Neben der Gartenhütte, unter ein paar Betonplatten, nistet Myrmica rubra. Sie liefen eifrig suchend umher, und so wollte ich mal sehen, ob sie zu ein paar Wespenlarven hin rekrutieren würden. Eiweißbedarf sollten sie haben, denn in ihren Nestern wachsen Massen von überwinterten Larven heran.

Bilder 10, 11: Mit der Rekrutierung war’s allerdings nicht weit her: Lange Zeit bemühten sich drei Arbeiterinnen, jeweils eine der Larven allein Richtung Nest zu schleppen. Erst nach gut einer Stunde, ich hatte die Larven inzwischen angeschnitten, so dass sie dank ihres Inhalts festgeklebt waren, hatte sich eine kleine Gruppe von Myrmica -Arbeiterinnen eingefunden. Sie zerkleinerten die Larve bzw. leckten den flüssigen Inhalt auf.

So fanden die Wespenlarven dann doch noch eine “biologische” Verwendung, und ich hatte ein etwas leichteres Gewissen.

Das zumindest für Nicht-Fachleute Erstaunlichste dürfte ja die Tatsache sein, dass ALLES, was oben in den Bildern von dem Wespennest gezeigt wird, das “Werk” der einen, einzigen Königin ist: Bau der Nesthüllen und der Wabe, Eier legen, massenhaft Futter beischleppen (tierische Beute!), die Larven reihum füttern .... Die ersten helfenden Arbeiterinnen waren ja sichtlich soeben erst geschlüpft, konnten noch nichts zu dem Werk beigetragen haben.
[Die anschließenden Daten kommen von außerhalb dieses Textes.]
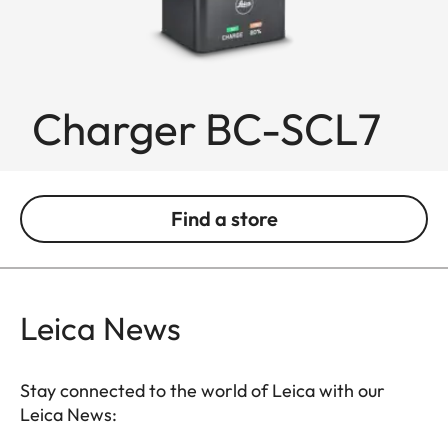
Charger BC-SCL7
Find a store
Leica News
Stay connected to the world of Leica with our
Leica News:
Wenn man das mit einer etwa ebenso großen Camponotus-Königin vergleicht, so fällt diese doch stark ab: Sich eingraben, gerade mal 3-5 Arbeiterinnen und ein paar Larven aufziehen, das war’s schon. Und dann braucht sie auch noch zwei Jahre dafür statt der 6 Wochen unserer Wespenkönigin. Und auch die Ameisenarten, die nicht klaustral ihre Kolonien gründen, sondern so wie die Wespenkönigin Futter von außen beischaffen müssen, sind keinesfalls schneller oder effektiver.
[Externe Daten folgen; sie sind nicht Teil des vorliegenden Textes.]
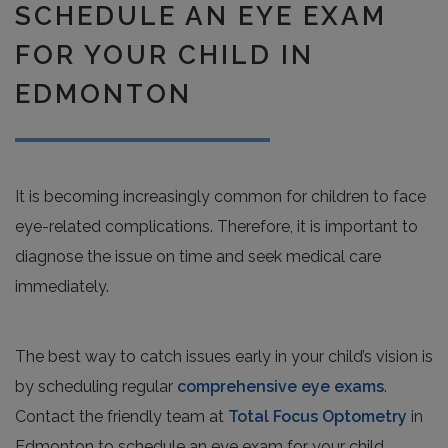
SCHEDULE AN EYE EXAM
FOR YOUR CHILD IN
EDMONTON
It is becoming increasingly common for children to face
eye-related complications. Therefore, it is important to
diagnose the issue on time and seek medical care
immediately.
The best way to catch issues early in your child’s vision is
by scheduling regular
comprehensive eye exams
.
Contact the friendly team at
Total Focus Optometry
in
Edmonton to schedule an eye exam for your child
PS zum Schluss: Die Vatertags-Fotosafari im Garten brachte noch viele schöne "Abschüsse". Einen davon möchte ich Euch nicht vorenthalten: Den "Odenwälder Kolibri" (Diptera, Bombyliidae) (Bild 12).

Diese "Wollschweber" schießen ihre Eier in die Bauten solitärer Wespen und Bienen. Zur Tarnung sind sie bei manchen Arten mit Sand beklebt, und diesen sammelt das Weibchen zuvor in einem Borstenkranz am Hinterende.